Auch wenn es ihm – wie er sagt – wehtat, aber schließlich wechselte er – mehr oder weniger gezwungenermaßen – in die Trainerschiene. Anfragen als Spielertrainer lehnte er ab, ehe er in Katzdorf seine ersten Sporen als Coach verdiente. 2013 übernahm Studtrucker den SC Ettmannsdorf, wo er nach seinen Aussagen die beste Lehrzeit als Trainer verbrachte. Nach vier Jahren nahm er eine Auszeit, ehe er zu Saisonbeginn 2018/19 wieder beim SC Katzdorf anheuerte. 2021 schließlich zog es ihn wieder zum ASV Burglengenfeld, wo er bis zum Sommer 2024 die sportlichen Geschicke leitete. Der 50-jährige erfahrene Landesligatrainer setzt auf Kameradschaft, klare Strukturen und den Glauben an die eigenen Stärken. Junge Eigengewächse sollen ohne überzogenen Aufstiegsdruck integriert und das gesamte Team weiterentwickelt werden.
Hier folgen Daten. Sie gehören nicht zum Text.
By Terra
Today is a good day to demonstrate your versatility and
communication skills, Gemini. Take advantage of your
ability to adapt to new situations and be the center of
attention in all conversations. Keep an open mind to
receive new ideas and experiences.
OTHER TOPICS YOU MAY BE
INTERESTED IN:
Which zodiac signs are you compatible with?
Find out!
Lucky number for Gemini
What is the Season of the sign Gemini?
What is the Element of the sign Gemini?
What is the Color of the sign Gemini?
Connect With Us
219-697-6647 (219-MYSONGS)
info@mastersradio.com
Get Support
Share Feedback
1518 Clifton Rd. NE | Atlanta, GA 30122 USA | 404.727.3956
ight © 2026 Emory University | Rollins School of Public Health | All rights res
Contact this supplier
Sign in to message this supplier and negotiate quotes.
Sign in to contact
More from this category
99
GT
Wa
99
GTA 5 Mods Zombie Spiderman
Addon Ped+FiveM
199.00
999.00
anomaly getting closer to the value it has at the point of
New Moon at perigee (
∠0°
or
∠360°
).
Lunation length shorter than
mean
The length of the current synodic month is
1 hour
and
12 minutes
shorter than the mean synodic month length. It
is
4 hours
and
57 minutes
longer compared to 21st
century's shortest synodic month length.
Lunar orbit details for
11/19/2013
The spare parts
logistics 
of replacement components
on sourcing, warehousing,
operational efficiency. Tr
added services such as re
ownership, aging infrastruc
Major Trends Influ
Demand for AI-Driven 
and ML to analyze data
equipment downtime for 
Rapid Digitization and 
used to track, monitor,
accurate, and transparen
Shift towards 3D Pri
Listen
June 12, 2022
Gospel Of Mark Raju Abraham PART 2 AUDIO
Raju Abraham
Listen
Pascal Hirteis, Sportlicher Leiter des 1. FC Rieden, freut sich sehr über Studtruckers Zusage: „Mit Timo bekommen wir einen Trainer mit hoher fachlicher Qualität, Erfahrung, klaren Strukturen und großer Leidenschaft. Mit Sebastian erhalten wir zusätzliche Erfahrung und Kompetenz – vor allem im Athletikbereich. Und mit Julian behalten wir einen unfassbar tollen Menschen und geschätzten Übungsleiter im Verein.“



Mit Sebastian Grau (29, SV Köfering) und Rückkehrer Markus Morten (23, FC Amberg II) stehen beim Kreisligisten zudem zwei Neuzugänge fest. Grau wird den Angriff verstärken und gleichzeitig Verantwortung als Co-Trainer übernehmen. Mit Morten kehrt zudem ein junger, dynamischer Mittelfeldspieler zurück zu seinem Heimatverein. Bereits in der Jugend begann der 23-Jährige seine Fußballerlaufbahn in Rieden und wurde anschließend in der SG Rieden/Schmidmühlen ausgebildet. Nun hat er den Weg zurück nach Rieden gefunden. „Wir stehen bereits seit längerer Zeit in engem Austausch und Markus hat sowohl im Training als auch menschlich einen hervorragenden Eindruck hinterlassen. Er passt charakterlich perfekt in unsere Mannschaft und bringt spielerisch genau die Qualitäten mit, die wir suchen“, freut sich Sportchef Hillen auf den Rückkehrer.